# 1962 Raleigh Superbe? Or older?



## marius.suiram (Sep 30, 2017)

The hub and the dyno hub are marked 1962.
But on the 1962 catalog the brakes are with cables.
Where am I wrong?


----------



## bulldog1935 (Sep 30, 2017)

The Dawn Tourist was 26" rod brake.  This is from the '51 catalog, and the same bike was in the '58.




Nosing around on Sheldon's site, I also found Raleigh sold a 26" Lenton "convertible" in '62 with hybrid gearing.
http://www.sheldonbrown.com/retroraleighs/catalogs/Raleigh-Catalog-1962.pdf


----------



## SirMike1983 (Sep 30, 2017)

It's bit different than the Dawn bikes. This bike has rear-facing fork-ends in back, bolt-up seat stays, and Westwood rather than Raleigh Patent/Westrick rims. The Dawn series has a Sports-type frame and Sports-type wheels.

Are the wheels on your bike 28 or 26 inch?
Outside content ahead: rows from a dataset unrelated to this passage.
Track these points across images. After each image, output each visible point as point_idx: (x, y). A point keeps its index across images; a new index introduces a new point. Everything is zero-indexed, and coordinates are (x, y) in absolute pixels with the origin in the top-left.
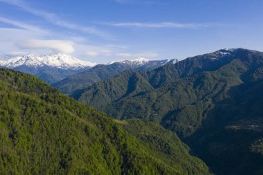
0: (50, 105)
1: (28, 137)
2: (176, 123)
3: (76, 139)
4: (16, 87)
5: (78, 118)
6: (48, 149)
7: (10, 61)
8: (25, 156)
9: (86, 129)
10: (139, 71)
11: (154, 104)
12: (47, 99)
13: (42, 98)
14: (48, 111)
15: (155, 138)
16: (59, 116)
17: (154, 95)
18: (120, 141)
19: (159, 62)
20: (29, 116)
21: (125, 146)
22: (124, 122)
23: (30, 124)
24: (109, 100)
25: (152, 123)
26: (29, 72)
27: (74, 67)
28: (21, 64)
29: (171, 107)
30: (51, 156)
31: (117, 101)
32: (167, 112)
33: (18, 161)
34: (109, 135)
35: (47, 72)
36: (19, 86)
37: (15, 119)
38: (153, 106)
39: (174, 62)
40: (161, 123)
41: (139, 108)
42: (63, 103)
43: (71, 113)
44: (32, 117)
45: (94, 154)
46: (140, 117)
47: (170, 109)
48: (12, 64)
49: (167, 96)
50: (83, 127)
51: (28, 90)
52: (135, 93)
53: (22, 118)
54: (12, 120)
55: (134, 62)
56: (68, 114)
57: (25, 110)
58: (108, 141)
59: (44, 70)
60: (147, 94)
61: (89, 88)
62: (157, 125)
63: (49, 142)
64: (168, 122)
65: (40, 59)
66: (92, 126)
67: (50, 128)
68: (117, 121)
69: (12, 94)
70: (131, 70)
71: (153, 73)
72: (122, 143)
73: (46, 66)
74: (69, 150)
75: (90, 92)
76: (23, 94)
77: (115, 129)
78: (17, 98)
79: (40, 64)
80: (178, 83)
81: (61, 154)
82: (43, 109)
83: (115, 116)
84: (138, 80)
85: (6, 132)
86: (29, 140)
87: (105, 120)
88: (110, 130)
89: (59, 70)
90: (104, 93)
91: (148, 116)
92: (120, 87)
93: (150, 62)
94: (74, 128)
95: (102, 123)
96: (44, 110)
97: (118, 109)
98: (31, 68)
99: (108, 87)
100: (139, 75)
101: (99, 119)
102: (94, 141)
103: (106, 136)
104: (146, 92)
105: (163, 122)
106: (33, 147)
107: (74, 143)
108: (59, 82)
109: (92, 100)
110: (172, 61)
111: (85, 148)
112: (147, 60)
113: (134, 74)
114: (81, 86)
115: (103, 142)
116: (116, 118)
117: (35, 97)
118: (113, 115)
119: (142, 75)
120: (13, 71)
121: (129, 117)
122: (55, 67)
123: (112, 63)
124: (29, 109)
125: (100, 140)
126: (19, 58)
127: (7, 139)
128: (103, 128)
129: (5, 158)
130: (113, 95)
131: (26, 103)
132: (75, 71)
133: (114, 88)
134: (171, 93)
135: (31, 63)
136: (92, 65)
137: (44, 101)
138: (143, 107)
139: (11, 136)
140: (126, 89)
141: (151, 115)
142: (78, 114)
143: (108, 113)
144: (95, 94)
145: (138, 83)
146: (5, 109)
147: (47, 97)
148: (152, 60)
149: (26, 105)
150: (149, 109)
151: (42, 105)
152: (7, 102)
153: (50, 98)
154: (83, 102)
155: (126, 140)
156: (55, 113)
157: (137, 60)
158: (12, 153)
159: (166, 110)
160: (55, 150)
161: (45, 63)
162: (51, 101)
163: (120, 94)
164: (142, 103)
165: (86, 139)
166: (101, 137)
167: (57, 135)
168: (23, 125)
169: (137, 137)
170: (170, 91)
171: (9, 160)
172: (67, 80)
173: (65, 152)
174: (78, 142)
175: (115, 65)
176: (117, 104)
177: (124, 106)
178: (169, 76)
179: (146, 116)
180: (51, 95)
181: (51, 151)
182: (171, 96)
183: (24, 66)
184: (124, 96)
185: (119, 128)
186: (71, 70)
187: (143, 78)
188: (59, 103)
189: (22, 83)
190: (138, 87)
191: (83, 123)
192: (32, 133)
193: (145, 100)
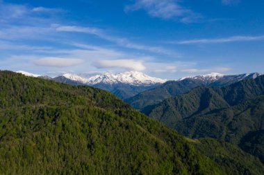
0: (122, 120)
1: (103, 148)
2: (259, 146)
3: (146, 154)
4: (95, 102)
5: (148, 134)
6: (120, 161)
7: (90, 79)
8: (100, 166)
9: (156, 145)
10: (213, 87)
11: (231, 122)
12: (120, 114)
13: (116, 113)
14: (121, 125)
15: (232, 161)
16: (131, 131)
17: (231, 113)
18: (191, 161)
19: (236, 77)
20: (105, 129)
21: (197, 167)
22: (195, 141)
23: (106, 136)
24: (179, 117)
25: (229, 144)
26: (105, 89)
27: (145, 84)
28: (99, 81)
29: (251, 128)
30: (122, 169)
31: (188, 118)
32: (247, 133)
33: (94, 170)
34: (179, 154)
35: (121, 89)
36: (97, 101)
37: (93, 131)
38: (230, 125)
39: (255, 77)
40: (239, 145)
41: (213, 126)
42: (135, 118)
43: (142, 129)
44: (107, 130)
45: (164, 172)
46: (214, 137)
47: (250, 130)
48: (92, 81)
49: (246, 115)
50: (154, 143)
51: (105, 105)
52: (208, 110)
53: (99, 131)
54: (90, 132)
55: (206, 78)
56: (139, 129)
57: (101, 123)
58: (178, 159)
59: (119, 86)
60: (222, 112)
61: (160, 104)
62: (235, 147)
63: (121, 155)
64: (249, 144)
65: (115, 77)
66: (162, 142)
67: (122, 142)
68: (189, 139)
69: (91, 108)
70: (203, 85)
71: (228, 89)
72: (193, 164)
73: (120, 83)
74: (140, 165)
75: (161, 108)
76: (100, 108)
77: (186, 147)
78: (95, 112)
79: (114, 81)
80: (259, 100)
81: (132, 168)
82: (116, 123)
83: (186, 134)
84: (211, 96)
85: (85, 142)
86: (103, 151)
87: (176, 138)
88: (181, 148)
89: (131, 86)
90: (174, 110)
91: (224, 136)
92: (192, 103)
93: (224, 76)
94: (145, 144)
95: (172, 140)
96: (118, 124)
97: (189, 126)
98: (107, 85)
99: (179, 103)
100: (212, 92)
101: (170, 136)
102: (164, 158)
103: (176, 154)
104: (221, 109)
105: (242, 144)
106: (107, 158)
107: (145, 159)
108: (131, 98)
109: (162, 116)
110: (252, 75)
111: (155, 165)
112: (221, 75)
113: (207, 90)
114: (151, 102)
115: (173, 160)
116: (186, 136)
117: (110, 112)
118: (184, 132)
119: (216, 91)
120: (92, 88)
121: (201, 136)
122: (128, 84)
123: (183, 79)
124: (105, 123)
125: (171, 158)
126: (97, 76)
127: (86, 148)
128: (174, 146)
129: (84, 166)
130: (184, 112)
131: (102, 116)
132: (146, 87)
133: (185, 105)
134: (252, 111)
135: (108, 80)
136: (163, 81)
137: (117, 115)
138: (217, 125)
139: (89, 146)
140: (198, 106)
141: (227, 135)
142: (149, 130)
143: (179, 130)
144: (165, 110)
145: (212, 99)
146: (85, 121)
147: (120, 112)
148: (226, 75)
149: (102, 119)
150: (225, 128)
151: (116, 119)
152: (86, 116)
153: (123, 113)
154: (153, 118)
155: (198, 160)
156: (127, 127)
157: (210, 75)
158: (90, 163)
159: (245, 130)
160: (126, 163)
161: (119, 80)
162: (124, 116)
163: (192, 111)
164: (217, 121)
165: (156, 156)
166: (171, 154)
167: (129, 149)
168: (99, 137)
169: (211, 158)
170: (249, 110)
171: (87, 168)
172: (138, 96)
173: (136, 167)
174: (148, 157)
175: (186, 81)
176: (189, 121)
177: (195, 124)
178: (249, 93)
179: (221, 136)
180: (124, 110)
181: (123, 164)
182: (252, 114)
183: (101, 83)
184: (196, 113)
185: (191, 147)
186: (142, 86)
187: (217, 94)
188: (131, 118)
189: (100, 99)
190: (211, 104)
191: (153, 139)
192: (107, 145)
193: (219, 118)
There are a number of Raleigh models that were sold in other countries and not aimed at the U.S. market. These often are older-looking than they actually are. 1962 is probably right for this bike, and it's one of those foreign Raleigh models. 

I think I've actually seen this bike for sale online, but that it was local pick-up only. I tried to buy it, but the guy didn't seem to want to ship (?). Are you selling this bike? I might be interested if you are. I have no winter project yet.


----------



## marius.suiram (Sep 30, 2017)

The wheels are 28". 
I am selling it.


----------



## SirMike1983 (Sep 30, 2017)

marius.suiram said:


> The wheels are 28".
> I am selling it.




Nice - I like that frame size with 28 inch wheels. Sent you a PM about it - maybe we can work something out for it.


----------



## marius.suiram (Sep 30, 2017)

I don't know if this one was for sale on-line.
I was in a three hours trip for a Raleigh Fireball, and the guy showed me this one, which was too cool to pass. So I pass a Schwinn Spitfire and I bought the Raleigh.


----------



## marius.suiram (Oct 1, 2017)

Brooks B73
Dunlop 28 x 1 1/2 wheels with Super Elite700 x 38 B tires.
Oil port hub.
S.n. DV 24898
Drop stand.
More pictures. Cool bike


----------



## manuelvilla (Oct 11, 2017)

marius.suiram said:


> The wheels are 28".
> I am selling it.



How much


----------



## marius.suiram (Oct 12, 2017)

SOLD


----------



## manuelvilla (Oct 12, 2017)

marius.suiram said:


> The wheels are 28".
> I am selling it.





How much would you like for the Raleigh bicycle


----------



## marius.suiram (Oct 12, 2017)

manuelvilla said:


> How much would you like for the Raleigh bicycle



SOLD


----------